Il problema, da un punto di vista integrato è che siamo a conoscenza del fatto che l’esperienza antisensoriale non sostituisca la realtà e non ci estranii, al contrario è un volerci mostrare un esperimento alla maniera dei primi corti di Meliés. E’ difficile pensare che siamo ancora a questo punto della questione. Riassumendo in termini sportivi, Debord 1 Evoluzione 0. Il problema del pensiero non risiede nella pioggia semantica, perchè ne siamo investiti tutti i giorni della nostra esistenza, quanto nel fatto che l’Arte Contemporanea non abbia sposato l’eredità della rivoluzione interattivo-immersiva quanto quella esperienziale e distaccata.

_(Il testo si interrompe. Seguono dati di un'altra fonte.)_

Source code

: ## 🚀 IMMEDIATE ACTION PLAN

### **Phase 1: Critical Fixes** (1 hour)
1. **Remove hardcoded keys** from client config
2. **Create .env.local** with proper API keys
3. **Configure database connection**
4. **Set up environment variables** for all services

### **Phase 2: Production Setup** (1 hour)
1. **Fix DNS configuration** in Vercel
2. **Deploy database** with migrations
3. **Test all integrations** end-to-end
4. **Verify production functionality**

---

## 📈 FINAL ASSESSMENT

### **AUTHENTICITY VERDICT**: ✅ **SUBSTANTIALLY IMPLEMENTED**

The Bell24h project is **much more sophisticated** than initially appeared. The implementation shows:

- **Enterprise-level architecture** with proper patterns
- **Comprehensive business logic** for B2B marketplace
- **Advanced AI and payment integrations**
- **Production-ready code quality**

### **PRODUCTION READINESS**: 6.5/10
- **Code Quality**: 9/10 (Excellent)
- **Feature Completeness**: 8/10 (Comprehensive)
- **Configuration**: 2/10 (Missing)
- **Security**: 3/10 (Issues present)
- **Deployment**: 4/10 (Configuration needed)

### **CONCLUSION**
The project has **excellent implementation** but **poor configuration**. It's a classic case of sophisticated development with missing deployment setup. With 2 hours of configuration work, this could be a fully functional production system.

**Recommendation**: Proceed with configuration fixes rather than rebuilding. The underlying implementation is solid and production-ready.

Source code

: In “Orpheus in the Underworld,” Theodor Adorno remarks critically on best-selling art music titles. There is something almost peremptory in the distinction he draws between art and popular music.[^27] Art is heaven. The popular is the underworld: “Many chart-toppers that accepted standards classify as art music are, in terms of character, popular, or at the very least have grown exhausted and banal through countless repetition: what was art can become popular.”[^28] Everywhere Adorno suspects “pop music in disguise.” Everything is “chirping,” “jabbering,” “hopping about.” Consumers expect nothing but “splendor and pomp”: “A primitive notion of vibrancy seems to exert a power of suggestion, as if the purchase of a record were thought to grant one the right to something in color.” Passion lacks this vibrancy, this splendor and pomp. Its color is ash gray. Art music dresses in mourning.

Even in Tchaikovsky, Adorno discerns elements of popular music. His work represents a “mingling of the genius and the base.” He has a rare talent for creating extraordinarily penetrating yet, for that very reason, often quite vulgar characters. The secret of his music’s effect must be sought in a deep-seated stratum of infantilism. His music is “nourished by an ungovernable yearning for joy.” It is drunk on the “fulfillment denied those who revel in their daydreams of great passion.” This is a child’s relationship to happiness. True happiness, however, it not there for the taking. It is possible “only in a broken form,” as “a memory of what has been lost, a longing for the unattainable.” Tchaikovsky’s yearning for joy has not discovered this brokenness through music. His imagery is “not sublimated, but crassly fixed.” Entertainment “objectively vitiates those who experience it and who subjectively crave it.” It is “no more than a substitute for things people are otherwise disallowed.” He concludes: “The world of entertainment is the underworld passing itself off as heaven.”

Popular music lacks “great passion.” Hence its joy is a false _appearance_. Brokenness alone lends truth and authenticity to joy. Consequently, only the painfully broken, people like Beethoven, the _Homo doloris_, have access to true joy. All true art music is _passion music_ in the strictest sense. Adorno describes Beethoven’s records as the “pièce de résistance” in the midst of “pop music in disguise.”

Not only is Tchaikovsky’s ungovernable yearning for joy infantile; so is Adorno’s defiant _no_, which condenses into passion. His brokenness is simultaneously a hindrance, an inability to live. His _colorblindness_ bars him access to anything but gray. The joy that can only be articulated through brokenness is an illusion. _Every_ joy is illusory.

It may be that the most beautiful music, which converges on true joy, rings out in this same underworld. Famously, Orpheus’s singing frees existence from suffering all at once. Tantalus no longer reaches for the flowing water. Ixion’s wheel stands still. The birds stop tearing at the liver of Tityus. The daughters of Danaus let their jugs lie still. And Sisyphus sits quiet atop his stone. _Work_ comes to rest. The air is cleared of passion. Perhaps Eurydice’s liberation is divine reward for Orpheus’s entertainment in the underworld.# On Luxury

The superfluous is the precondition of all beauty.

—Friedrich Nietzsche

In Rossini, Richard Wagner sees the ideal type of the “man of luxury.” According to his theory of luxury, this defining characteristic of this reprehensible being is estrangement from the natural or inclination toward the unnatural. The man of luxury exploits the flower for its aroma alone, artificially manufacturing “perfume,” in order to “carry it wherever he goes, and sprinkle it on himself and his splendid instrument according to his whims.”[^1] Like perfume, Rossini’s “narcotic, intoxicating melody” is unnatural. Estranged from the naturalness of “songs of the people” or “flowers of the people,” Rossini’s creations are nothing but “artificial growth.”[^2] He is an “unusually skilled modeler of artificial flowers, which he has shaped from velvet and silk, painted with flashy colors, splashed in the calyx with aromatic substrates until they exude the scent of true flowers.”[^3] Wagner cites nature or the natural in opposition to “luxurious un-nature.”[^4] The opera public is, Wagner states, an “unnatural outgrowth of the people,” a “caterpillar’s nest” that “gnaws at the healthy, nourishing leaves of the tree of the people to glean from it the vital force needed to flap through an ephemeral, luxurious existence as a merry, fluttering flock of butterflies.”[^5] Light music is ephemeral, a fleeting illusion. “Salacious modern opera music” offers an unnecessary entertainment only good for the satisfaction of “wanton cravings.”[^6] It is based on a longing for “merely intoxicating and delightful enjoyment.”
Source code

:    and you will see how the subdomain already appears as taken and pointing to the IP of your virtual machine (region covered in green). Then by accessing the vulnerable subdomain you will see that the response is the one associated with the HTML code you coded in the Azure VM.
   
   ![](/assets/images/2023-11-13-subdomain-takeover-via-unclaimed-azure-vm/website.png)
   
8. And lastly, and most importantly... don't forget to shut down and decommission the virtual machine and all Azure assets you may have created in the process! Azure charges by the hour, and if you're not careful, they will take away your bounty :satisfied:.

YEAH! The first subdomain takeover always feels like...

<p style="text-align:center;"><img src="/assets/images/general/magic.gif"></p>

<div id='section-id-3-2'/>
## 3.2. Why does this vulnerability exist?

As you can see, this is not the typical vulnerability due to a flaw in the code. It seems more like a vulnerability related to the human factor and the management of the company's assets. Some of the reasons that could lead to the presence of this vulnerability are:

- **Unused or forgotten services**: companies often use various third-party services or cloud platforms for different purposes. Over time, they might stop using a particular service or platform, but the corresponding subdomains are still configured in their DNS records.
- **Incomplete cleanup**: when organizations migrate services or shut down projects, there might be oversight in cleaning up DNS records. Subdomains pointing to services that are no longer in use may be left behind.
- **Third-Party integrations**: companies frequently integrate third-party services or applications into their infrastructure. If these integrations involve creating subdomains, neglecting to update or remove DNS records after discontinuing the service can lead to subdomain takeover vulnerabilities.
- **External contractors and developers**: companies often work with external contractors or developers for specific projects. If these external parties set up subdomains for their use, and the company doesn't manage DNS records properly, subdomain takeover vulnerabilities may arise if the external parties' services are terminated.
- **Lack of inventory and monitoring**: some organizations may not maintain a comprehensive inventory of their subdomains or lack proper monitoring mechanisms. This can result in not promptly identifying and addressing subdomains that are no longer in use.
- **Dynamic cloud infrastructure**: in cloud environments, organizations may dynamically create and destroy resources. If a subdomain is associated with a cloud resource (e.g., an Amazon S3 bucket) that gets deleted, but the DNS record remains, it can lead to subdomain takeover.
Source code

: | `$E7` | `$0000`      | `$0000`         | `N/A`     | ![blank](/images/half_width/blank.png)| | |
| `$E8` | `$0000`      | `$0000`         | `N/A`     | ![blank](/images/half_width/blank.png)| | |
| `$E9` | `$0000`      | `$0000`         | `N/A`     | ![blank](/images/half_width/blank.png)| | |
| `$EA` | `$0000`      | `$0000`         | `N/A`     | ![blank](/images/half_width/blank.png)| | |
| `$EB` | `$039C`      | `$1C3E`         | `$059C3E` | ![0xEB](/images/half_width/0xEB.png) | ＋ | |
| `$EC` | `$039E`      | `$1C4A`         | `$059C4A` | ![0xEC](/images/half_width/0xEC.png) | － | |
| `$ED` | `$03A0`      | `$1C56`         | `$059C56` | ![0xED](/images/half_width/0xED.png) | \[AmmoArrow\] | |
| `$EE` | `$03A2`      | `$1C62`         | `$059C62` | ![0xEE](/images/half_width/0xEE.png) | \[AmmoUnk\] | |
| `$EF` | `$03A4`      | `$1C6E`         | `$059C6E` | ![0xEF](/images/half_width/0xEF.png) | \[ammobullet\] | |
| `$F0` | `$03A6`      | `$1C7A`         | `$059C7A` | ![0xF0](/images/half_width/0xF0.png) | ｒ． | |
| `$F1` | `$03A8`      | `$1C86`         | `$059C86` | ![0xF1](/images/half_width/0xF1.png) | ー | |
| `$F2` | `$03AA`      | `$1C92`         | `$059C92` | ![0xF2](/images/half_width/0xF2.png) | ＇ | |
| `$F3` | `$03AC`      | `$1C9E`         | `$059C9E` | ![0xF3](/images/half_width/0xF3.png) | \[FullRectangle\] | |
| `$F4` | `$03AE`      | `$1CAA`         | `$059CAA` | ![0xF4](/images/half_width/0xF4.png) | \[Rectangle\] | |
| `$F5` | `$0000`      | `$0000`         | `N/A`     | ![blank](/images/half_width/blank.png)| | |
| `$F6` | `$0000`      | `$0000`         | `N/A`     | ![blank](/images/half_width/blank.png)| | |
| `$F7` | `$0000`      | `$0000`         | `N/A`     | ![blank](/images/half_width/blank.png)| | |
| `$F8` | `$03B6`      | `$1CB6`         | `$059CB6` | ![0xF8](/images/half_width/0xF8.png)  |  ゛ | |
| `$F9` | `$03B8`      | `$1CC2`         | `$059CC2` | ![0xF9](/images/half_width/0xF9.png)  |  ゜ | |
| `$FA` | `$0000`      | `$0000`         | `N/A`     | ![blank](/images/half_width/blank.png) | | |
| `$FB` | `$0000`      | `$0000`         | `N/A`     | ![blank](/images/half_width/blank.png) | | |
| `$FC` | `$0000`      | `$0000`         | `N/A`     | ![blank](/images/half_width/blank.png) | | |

Lo scopo degli spazi di deprivazione sensoriale non è quello di aprire le porte della percezione perchè non si esce mai davvero dalla realtà, non se ne ha il tempo materiale. Del resto, Debord prima e Bourriaud poi, con l’elaborazione della teoria dell’estetica relazionale, ha pensato lo spazio come dilatazione concettuale dell’estetica duchampiana trasformando la ruota nello spazio e lo spazio in situazione, quell’isola felice che favorisce il pensiero e che ancora oggi ritroviamo nei già citati Kimsooja e Turrell, tra gli altri.
Che fine hanno fatto le idee dei pionieri della virtual art e dell’esperienza immersiva-interattiva che, da Experiments in arts and technology in poi, passando per la creazione dell’HMD e per una serie di generazioni di artisti digitali, hanno tentato e inventato nuove vie? Cos’è che il Sistema dell’Arte rifiuta? La paura di coloro i quali si mostravano spaventati davanti al totale passaggio all’interno di realtà realmente immersive ed estranianti, comunque ricche, ancor più ricche, di spunti di riflessione e di pensiero, che vedevano in queste manifestazioni una forma di annullamento del pensiero critico? Perchè questo? Siamo ancora ben lontani dalla scoperta di questo mistero, eppure basti pensare che gli studi sulle realtà sinestetiche offrirebbero una moltitudine di sviluppi importanti per la sfera sociale e quella, in seconda battuta, culturale.
Non sta a me giudicare se questo approccio sia giusto o sbagliato, sta ad ognuno di noi e ognuno troverà il suo.